== Exercise aim ==
Reproduce only the lines below from the line containing "pinky dip: (136, 196)" to the line containing "index pip: (167, 123)", exactly as written, with both end lines kept. Omit the pictures.

Records for the exercise START

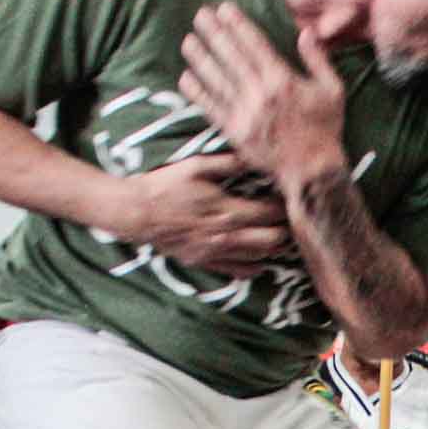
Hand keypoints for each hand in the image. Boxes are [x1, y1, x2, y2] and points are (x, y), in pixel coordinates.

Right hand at [111, 152, 291, 273]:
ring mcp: (217, 252)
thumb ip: (229, 163)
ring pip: (260, 258)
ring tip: (277, 237)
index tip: (288, 198)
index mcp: (229, 209)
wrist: (137, 213)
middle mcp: (227, 235)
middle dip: (286, 231)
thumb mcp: (197, 166)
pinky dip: (254, 267)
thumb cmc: (166, 186)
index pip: (271, 213)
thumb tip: (255, 156)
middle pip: (273, 241)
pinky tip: (258, 259)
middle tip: (289, 221)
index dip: (285, 207)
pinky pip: (238, 272)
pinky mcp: (205, 262)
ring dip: (273, 249)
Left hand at [179, 5, 347, 186]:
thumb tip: (306, 31)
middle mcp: (260, 95)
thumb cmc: (326, 128)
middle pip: (232, 57)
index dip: (237, 25)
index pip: (254, 45)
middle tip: (200, 15)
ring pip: (217, 80)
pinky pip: (212, 108)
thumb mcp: (333, 90)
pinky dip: (198, 93)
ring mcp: (245, 114)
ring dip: (201, 58)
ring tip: (188, 40)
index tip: (224, 9)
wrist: (313, 171)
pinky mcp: (235, 133)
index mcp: (283, 80)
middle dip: (215, 34)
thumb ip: (318, 59)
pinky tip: (186, 77)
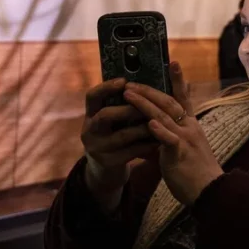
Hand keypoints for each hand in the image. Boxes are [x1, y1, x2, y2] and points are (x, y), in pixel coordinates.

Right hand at [81, 79, 158, 210]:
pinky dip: (147, 144)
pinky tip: (160, 139)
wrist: (106, 168)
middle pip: (105, 115)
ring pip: (122, 135)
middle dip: (128, 109)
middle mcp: (89, 130)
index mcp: (90, 115)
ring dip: (143, 127)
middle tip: (147, 105)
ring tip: (159, 121)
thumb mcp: (113, 120)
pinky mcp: (108, 162)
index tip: (124, 81)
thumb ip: (123, 104)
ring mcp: (97, 148)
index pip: (92, 96)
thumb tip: (146, 83)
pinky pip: (131, 151)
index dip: (106, 87)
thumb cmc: (115, 134)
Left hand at [123, 63, 223, 205]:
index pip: (183, 98)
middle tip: (132, 82)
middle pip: (169, 103)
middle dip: (149, 91)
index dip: (178, 80)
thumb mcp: (186, 146)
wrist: (209, 189)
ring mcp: (186, 139)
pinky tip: (149, 123)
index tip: (173, 62)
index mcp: (191, 125)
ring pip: (164, 117)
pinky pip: (169, 139)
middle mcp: (189, 127)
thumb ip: (175, 133)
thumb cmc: (196, 171)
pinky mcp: (181, 154)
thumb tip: (160, 125)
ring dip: (145, 105)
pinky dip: (159, 130)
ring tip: (128, 95)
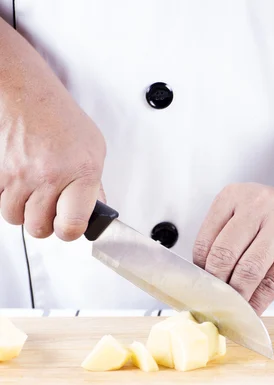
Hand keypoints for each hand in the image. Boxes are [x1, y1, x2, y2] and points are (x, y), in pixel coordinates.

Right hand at [0, 20, 105, 240]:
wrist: (28, 93)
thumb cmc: (62, 120)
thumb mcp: (94, 151)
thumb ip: (94, 187)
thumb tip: (95, 214)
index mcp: (80, 174)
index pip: (71, 226)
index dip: (68, 231)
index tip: (67, 226)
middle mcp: (48, 176)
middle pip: (38, 228)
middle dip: (43, 222)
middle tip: (49, 206)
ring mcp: (20, 174)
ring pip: (14, 217)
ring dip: (23, 210)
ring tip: (33, 191)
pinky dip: (6, 197)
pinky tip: (18, 182)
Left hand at [193, 183, 273, 313]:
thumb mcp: (245, 217)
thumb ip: (224, 241)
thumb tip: (204, 283)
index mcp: (234, 196)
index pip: (206, 241)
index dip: (199, 272)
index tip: (200, 289)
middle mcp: (258, 206)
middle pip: (224, 255)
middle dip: (216, 286)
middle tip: (213, 303)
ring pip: (248, 271)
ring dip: (237, 297)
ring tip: (232, 310)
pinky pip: (272, 284)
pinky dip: (258, 302)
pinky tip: (252, 311)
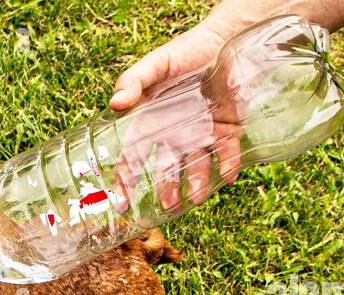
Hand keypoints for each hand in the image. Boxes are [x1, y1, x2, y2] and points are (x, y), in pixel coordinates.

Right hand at [108, 22, 244, 211]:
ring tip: (196, 198)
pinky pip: (227, 152)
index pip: (133, 158)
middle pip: (167, 169)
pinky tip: (226, 176)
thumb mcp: (156, 64)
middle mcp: (176, 136)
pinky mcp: (229, 130)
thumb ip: (134, 80)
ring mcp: (202, 135)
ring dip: (196, 183)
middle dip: (167, 189)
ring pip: (197, 165)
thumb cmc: (186, 52)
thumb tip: (115, 103)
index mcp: (152, 124)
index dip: (126, 181)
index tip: (122, 203)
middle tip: (169, 206)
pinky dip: (228, 165)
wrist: (225, 39)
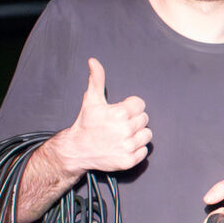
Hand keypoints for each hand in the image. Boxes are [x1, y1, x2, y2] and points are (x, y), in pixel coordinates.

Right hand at [53, 59, 150, 173]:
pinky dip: (136, 150)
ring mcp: (127, 146)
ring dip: (137, 135)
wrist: (76, 150)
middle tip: (119, 125)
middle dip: (133, 120)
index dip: (130, 107)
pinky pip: (144, 151)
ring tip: (122, 135)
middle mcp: (125, 130)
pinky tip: (123, 146)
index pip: (140, 105)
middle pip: (144, 119)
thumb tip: (94, 61)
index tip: (120, 112)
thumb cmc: (85, 124)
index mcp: (120, 113)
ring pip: (147, 135)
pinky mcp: (128, 160)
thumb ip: (97, 79)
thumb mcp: (91, 100)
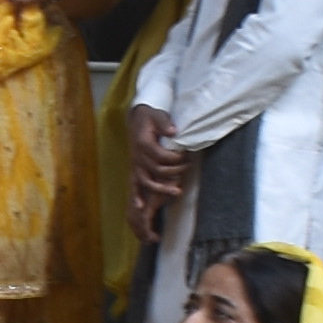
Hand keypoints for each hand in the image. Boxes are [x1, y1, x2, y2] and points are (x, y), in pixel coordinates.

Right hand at [125, 105, 188, 230]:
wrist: (138, 118)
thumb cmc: (150, 117)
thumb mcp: (158, 115)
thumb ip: (165, 124)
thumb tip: (173, 132)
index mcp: (143, 143)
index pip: (161, 156)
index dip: (175, 158)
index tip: (185, 155)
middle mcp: (137, 156)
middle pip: (157, 170)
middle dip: (175, 171)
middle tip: (188, 167)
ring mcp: (135, 164)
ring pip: (147, 181)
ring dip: (162, 188)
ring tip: (177, 191)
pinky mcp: (135, 168)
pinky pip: (133, 184)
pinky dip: (136, 196)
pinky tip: (140, 207)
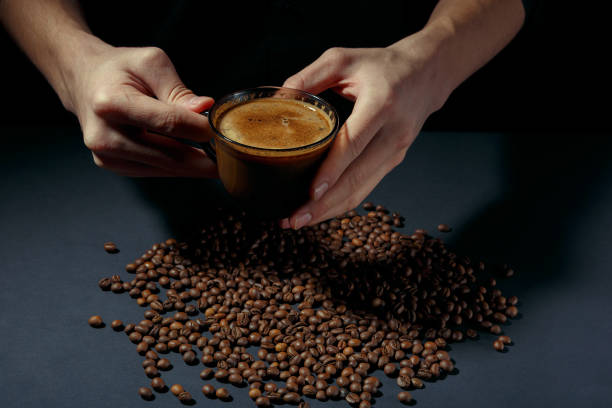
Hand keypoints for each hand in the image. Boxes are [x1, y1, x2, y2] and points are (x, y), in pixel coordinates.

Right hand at [63, 45, 215, 176]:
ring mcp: (106, 156)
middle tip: (233, 158)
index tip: (224, 132)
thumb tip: (205, 111)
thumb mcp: (150, 63)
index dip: (200, 130)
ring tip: (221, 160)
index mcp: (110, 104)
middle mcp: (104, 135)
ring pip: (166, 168)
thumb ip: (178, 90)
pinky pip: (156, 171)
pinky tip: (196, 159)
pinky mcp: (113, 166)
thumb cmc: (120, 70)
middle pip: (169, 154)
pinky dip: (179, 167)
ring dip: (196, 166)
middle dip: (205, 158)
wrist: (83, 80)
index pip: (167, 123)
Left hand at [280, 40, 448, 228]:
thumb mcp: (344, 59)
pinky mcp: (394, 161)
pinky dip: (342, 203)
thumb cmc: (382, 66)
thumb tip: (278, 100)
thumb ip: (309, 77)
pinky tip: (320, 211)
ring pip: (362, 190)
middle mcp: (393, 134)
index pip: (354, 143)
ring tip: (299, 222)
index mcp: (381, 105)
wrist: (426, 74)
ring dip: (330, 210)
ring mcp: (396, 152)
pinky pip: (366, 188)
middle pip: (357, 178)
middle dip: (324, 204)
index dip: (332, 170)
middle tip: (293, 219)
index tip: (311, 192)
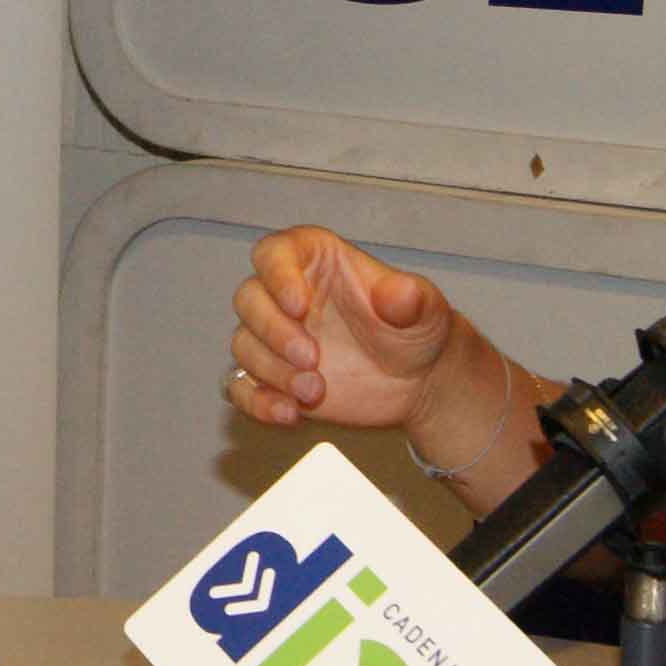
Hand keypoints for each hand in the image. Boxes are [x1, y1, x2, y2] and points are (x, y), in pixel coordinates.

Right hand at [227, 225, 457, 430]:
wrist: (420, 382)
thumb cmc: (418, 331)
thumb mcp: (426, 310)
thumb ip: (412, 298)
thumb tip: (397, 292)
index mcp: (320, 264)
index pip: (276, 251)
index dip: (277, 274)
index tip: (299, 305)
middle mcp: (288, 296)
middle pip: (249, 298)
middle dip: (273, 331)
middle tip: (312, 358)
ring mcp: (276, 338)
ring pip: (243, 345)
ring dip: (272, 371)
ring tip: (315, 390)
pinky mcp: (272, 377)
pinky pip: (239, 386)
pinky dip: (256, 402)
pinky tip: (290, 414)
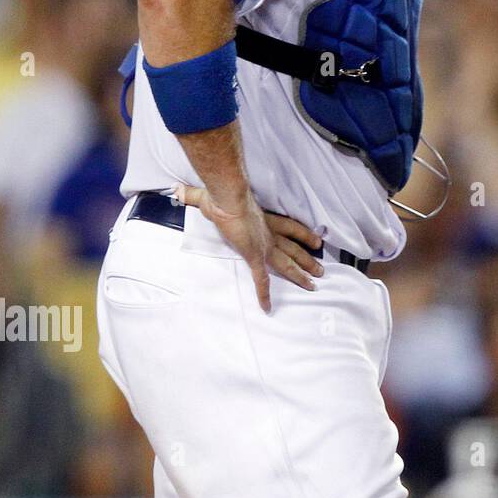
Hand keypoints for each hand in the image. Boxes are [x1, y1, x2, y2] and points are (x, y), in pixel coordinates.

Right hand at [174, 184, 322, 310]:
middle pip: (294, 249)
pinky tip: (267, 307)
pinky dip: (264, 294)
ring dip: (300, 276)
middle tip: (321, 271)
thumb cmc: (221, 196)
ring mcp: (263, 247)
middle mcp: (269, 234)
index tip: (317, 241)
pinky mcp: (255, 257)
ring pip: (287, 265)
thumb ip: (194, 195)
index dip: (305, 235)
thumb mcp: (209, 196)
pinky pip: (262, 280)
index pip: (291, 228)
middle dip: (308, 260)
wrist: (228, 200)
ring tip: (313, 286)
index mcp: (264, 220)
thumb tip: (176, 190)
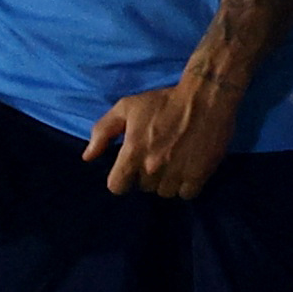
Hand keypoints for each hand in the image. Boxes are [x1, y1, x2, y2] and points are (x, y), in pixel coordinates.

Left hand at [85, 69, 240, 200]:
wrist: (205, 98)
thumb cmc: (163, 101)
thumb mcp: (126, 107)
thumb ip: (103, 131)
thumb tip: (87, 157)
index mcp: (132, 153)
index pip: (116, 187)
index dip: (121, 178)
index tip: (129, 167)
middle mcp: (152, 168)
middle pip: (143, 188)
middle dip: (146, 175)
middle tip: (156, 155)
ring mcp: (176, 174)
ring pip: (164, 192)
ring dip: (166, 181)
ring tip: (173, 161)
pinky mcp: (198, 176)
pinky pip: (186, 193)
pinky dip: (186, 184)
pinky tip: (187, 167)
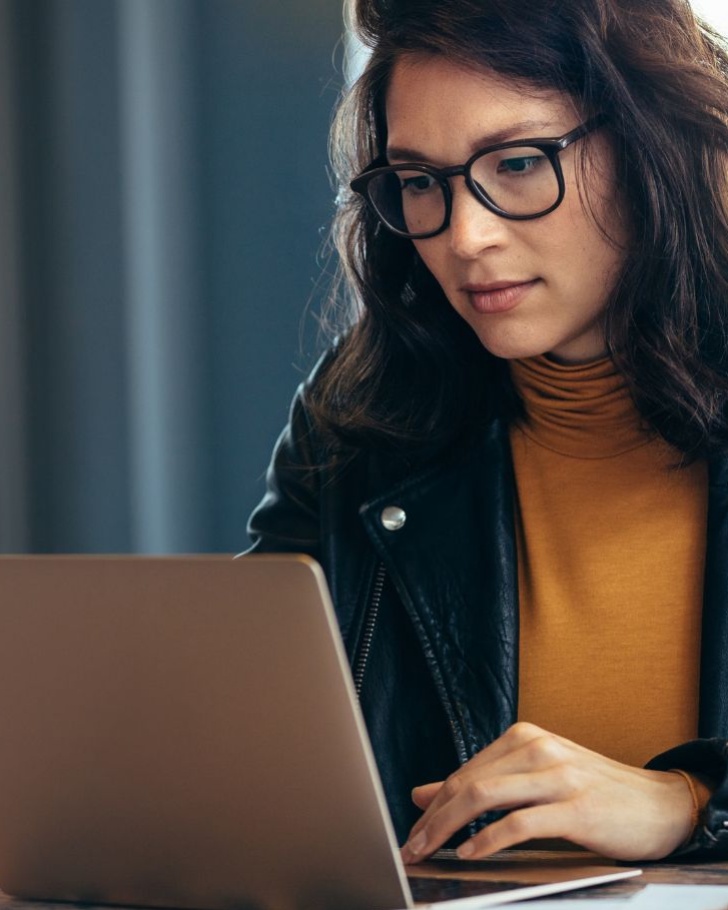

Records for the exercise END

== Result of the task ==
pinky dip: (136, 196)
pinky tip: (140, 207)
Hand keypoints for each hand in the image. Boxes are [x1, y1, x2, y2] and points are (x, y), in pixel coordinates.

Right hand at [63, 45, 215, 176]:
ring mcp: (106, 156)
middle tip: (233, 158)
index tip: (224, 132)
thumb tip: (205, 111)
thumb mcp: (150, 63)
index dip: (200, 130)
ring tip: (221, 160)
index mcp: (110, 104)
middle mcp: (104, 135)
ring pip: (166, 168)
thumb ip: (178, 90)
pinky pip: (156, 171)
pinky tip: (196, 159)
pinky mcp: (113, 166)
thumb cmc: (120, 70)
middle pip: (169, 154)
pinky dip: (179, 167)
ring dip: (196, 166)
middle dip: (205, 158)
wrist: (83, 80)
index pip: (167, 123)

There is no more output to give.